What do you see as a county or regional need for improving water quality and soil health that should be addressed?

“We need to have goals. Until we can address that there is an actual problem and that there is soil erosion, there are those 100-year storms that happen more readily than once in a hundred years, then we aren’t going to be able to address the issue. Unless we understand erosion is actually here, there isn’t much help.”


RCFI reviews the data

Still early on in the process to review and reflect upon the town hall series, Wolf identified three areas RCFI is considering investment based on the feedback during the grassroots town halls.

Water and watershed projects

Watershed projects hold a lot of promise for organizing efforts to improve soil health and water quality down stream,” Wolf said. “Some of the common features of good watershed projects include broad stakeholder support upstream among the ag community and active engagement with downstream and often urban stakeholder interests.”

Having solid information and assessments of the current condition and building a plan for shovel-ready projects has been a key for securing additional resources, he noted.

And while there are some good examples demonstrating practices and information on how this work occurs, local watersheds lack the necessary resources to take projects to full scale implementation, Wolf said.

“Also having local boots on the ground is also key for success,” he said. “Without additional financial investment, however, many acres go untreated, and opportunity to really move the needle for outcomes downstream are being missed.”

Finding opportunities to engage younger farmers

Integrating crop and livestock systems may hold much promise for younger farmers, Wolf said.

Local leaders noted there were barriers to incorporating cover crops into cropping systems.

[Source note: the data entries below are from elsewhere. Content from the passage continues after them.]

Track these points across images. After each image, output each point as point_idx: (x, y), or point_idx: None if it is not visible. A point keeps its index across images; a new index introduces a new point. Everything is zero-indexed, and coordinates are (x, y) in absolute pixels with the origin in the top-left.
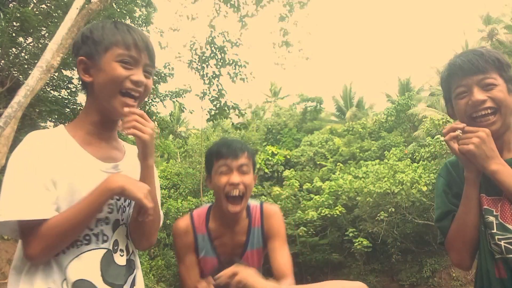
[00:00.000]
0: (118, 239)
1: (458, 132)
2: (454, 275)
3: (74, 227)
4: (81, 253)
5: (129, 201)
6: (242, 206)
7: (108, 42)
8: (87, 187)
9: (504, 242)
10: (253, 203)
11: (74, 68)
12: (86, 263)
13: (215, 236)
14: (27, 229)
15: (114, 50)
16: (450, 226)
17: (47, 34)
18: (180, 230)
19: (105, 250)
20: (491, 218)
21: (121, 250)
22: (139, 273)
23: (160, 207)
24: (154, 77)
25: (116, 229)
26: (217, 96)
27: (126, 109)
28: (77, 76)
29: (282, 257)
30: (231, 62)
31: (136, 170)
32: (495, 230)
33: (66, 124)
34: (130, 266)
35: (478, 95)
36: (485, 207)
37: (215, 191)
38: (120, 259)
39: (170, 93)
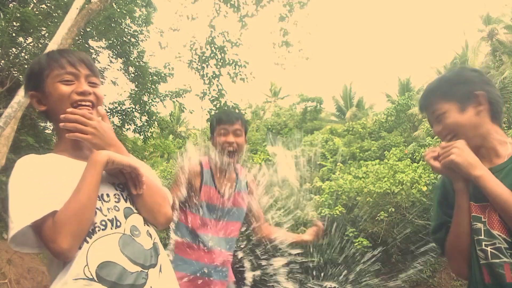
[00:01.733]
0: (136, 225)
1: (437, 151)
2: (454, 275)
3: (85, 204)
4: (98, 238)
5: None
6: (235, 159)
7: (45, 69)
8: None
9: (490, 248)
10: (239, 165)
11: None
12: (106, 246)
13: (215, 174)
14: (44, 229)
15: (52, 73)
16: (444, 238)
17: (47, 34)
18: (192, 163)
19: (121, 234)
20: (479, 225)
21: (144, 234)
22: (166, 261)
23: (160, 184)
24: (154, 77)
25: (128, 216)
26: (217, 96)
27: (66, 112)
28: None
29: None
30: (231, 62)
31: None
32: (482, 236)
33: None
34: (155, 250)
35: (435, 128)
36: (473, 214)
37: (216, 147)
38: (146, 242)
39: (170, 93)
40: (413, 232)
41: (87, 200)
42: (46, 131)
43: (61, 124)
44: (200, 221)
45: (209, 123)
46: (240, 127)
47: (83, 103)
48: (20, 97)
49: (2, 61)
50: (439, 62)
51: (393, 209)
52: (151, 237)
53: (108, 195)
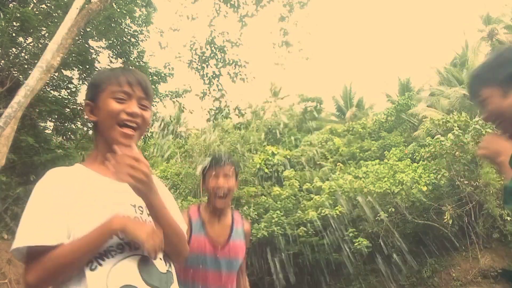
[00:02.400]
0: None
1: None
2: (454, 275)
3: (71, 262)
4: (118, 262)
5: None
6: (225, 203)
7: (104, 83)
8: (105, 197)
9: None
10: (237, 212)
11: (74, 68)
12: (125, 270)
13: (206, 221)
14: (32, 256)
15: (108, 88)
16: None
17: (47, 34)
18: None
19: (140, 256)
20: None
21: (160, 258)
22: (175, 284)
23: (181, 221)
24: (154, 77)
25: None
26: (217, 96)
27: (118, 150)
28: (77, 76)
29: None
30: (231, 62)
31: None
32: None
33: (81, 162)
34: (170, 275)
35: (482, 115)
36: None
37: (207, 192)
38: (161, 266)
39: (170, 93)
40: (413, 232)
41: (75, 260)
42: (46, 131)
43: (110, 166)
44: (192, 274)
45: (209, 123)
46: (230, 170)
47: (129, 123)
48: (20, 97)
49: (2, 61)
50: (439, 62)
51: (393, 209)
52: (165, 263)
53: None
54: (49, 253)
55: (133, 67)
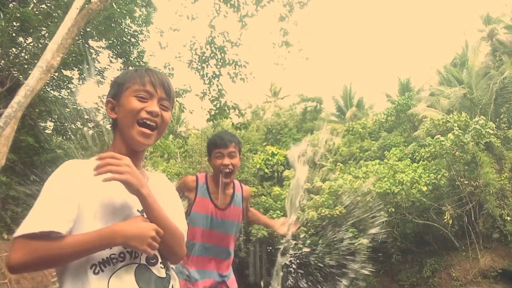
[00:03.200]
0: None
1: None
2: (454, 275)
3: (65, 257)
4: (117, 270)
5: None
6: (231, 178)
7: (127, 82)
8: (115, 201)
9: None
10: (237, 181)
11: (74, 68)
12: (123, 279)
13: (211, 189)
14: (29, 240)
15: (132, 87)
16: None
17: (47, 34)
18: (188, 178)
19: (136, 265)
20: None
21: (160, 263)
22: (176, 285)
23: (182, 222)
24: None
25: None
26: (217, 96)
27: (97, 157)
28: (77, 76)
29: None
30: (231, 62)
31: (159, 195)
32: None
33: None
34: (168, 279)
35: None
36: None
37: (213, 168)
38: (161, 272)
39: None
40: (413, 232)
41: (70, 258)
42: (46, 131)
43: (95, 173)
44: (195, 231)
45: (209, 123)
46: (234, 149)
47: (149, 122)
48: (20, 97)
49: (2, 61)
50: (439, 62)
51: (393, 209)
52: (164, 266)
53: None
54: (46, 241)
55: (133, 67)
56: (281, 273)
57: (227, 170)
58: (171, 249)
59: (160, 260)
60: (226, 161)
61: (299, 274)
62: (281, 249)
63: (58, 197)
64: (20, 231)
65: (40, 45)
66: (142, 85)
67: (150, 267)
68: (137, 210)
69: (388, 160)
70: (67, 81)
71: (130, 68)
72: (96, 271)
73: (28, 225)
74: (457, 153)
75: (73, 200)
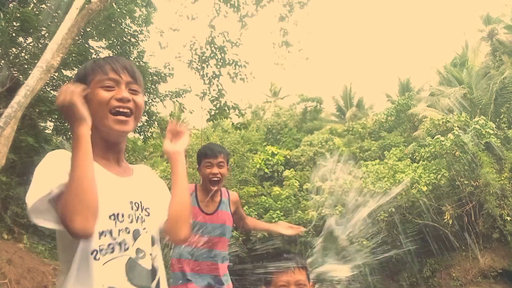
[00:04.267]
0: (141, 247)
1: None
2: (454, 275)
3: (82, 181)
4: (107, 261)
5: (147, 211)
6: (219, 186)
7: (89, 74)
8: (106, 192)
9: None
10: (224, 189)
11: (74, 68)
12: (112, 271)
13: (199, 197)
14: (58, 208)
15: (95, 79)
16: None
17: (47, 34)
18: None
19: (127, 257)
20: None
21: (148, 255)
22: (162, 276)
23: (185, 196)
24: (154, 77)
25: (137, 238)
26: (217, 96)
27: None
28: None
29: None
30: (231, 62)
31: (147, 185)
32: None
33: None
34: (154, 270)
35: None
36: None
37: (202, 176)
38: (147, 263)
39: (170, 93)
40: (413, 232)
41: (88, 176)
42: (46, 131)
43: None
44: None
45: (209, 123)
46: (223, 159)
47: (121, 109)
48: (20, 97)
49: (2, 61)
50: (439, 62)
51: (393, 209)
52: (152, 258)
53: (123, 215)
54: (63, 192)
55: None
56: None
57: (215, 179)
58: (180, 217)
59: (149, 253)
60: (215, 170)
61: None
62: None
63: (47, 171)
64: (28, 204)
65: (40, 45)
66: (104, 74)
67: (138, 260)
68: (128, 200)
69: (388, 160)
70: (67, 81)
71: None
72: (97, 257)
73: (29, 197)
74: (457, 153)
75: (60, 172)
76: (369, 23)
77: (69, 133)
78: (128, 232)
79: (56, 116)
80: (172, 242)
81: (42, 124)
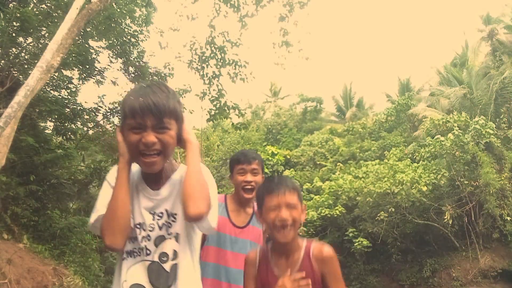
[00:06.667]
0: (166, 251)
1: None
2: (454, 275)
3: (116, 209)
4: (133, 264)
5: (173, 217)
6: (252, 195)
7: (123, 113)
8: (137, 207)
9: None
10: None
11: (74, 68)
12: (137, 272)
13: (229, 207)
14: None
15: (126, 120)
16: None
17: (47, 34)
18: None
19: (149, 262)
20: None
21: (171, 258)
22: (182, 275)
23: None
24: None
25: (160, 244)
26: (217, 96)
27: None
28: (77, 76)
29: None
30: (231, 62)
31: (178, 189)
32: None
33: None
34: (175, 270)
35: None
36: None
37: (234, 185)
38: (170, 266)
39: None
40: (413, 232)
41: (119, 204)
42: (46, 131)
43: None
44: (208, 250)
45: (209, 123)
46: (257, 166)
47: (148, 152)
48: (20, 97)
49: (2, 61)
50: (439, 62)
51: (393, 209)
52: (175, 258)
53: (145, 224)
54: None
55: (133, 67)
56: None
57: (249, 187)
58: (192, 193)
59: (170, 257)
60: (249, 177)
61: None
62: None
63: (103, 194)
64: (90, 220)
65: (40, 45)
66: (133, 117)
67: (162, 264)
68: (153, 212)
69: (388, 160)
70: (67, 81)
71: (130, 68)
72: (126, 259)
73: (92, 216)
74: (457, 153)
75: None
76: (369, 23)
77: (69, 133)
78: (149, 240)
79: (56, 116)
80: (186, 219)
81: (42, 124)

Namely, increasing infrastructure for seed production, planting and termination services.

“Increasing the bandwidth in these areas may mean more opportunities for people looking to get into agriculture,” he said.

Leveraging current project work

Wolf said RCFI will take the information and experiences from farmers and others participating in the town hall series to explore and expand projects.

We hope to advance projects that take dedicated small scale soil health research plots and extend them to whole field experimental evaluations to study real world response,” Wolf said. “We then can create a support network providing extension and outreach to farmers and opportunities to change practices on their operations.”

The end goal: provide opportunities for Iowa farmers.

“This is a research-based approach to refining cropping systems and takes a fair amount of coordination and commitment to adhering to an experimental design, coordinating data collection, and using data analytics to uncover information and insights into value opportunities for farmers.”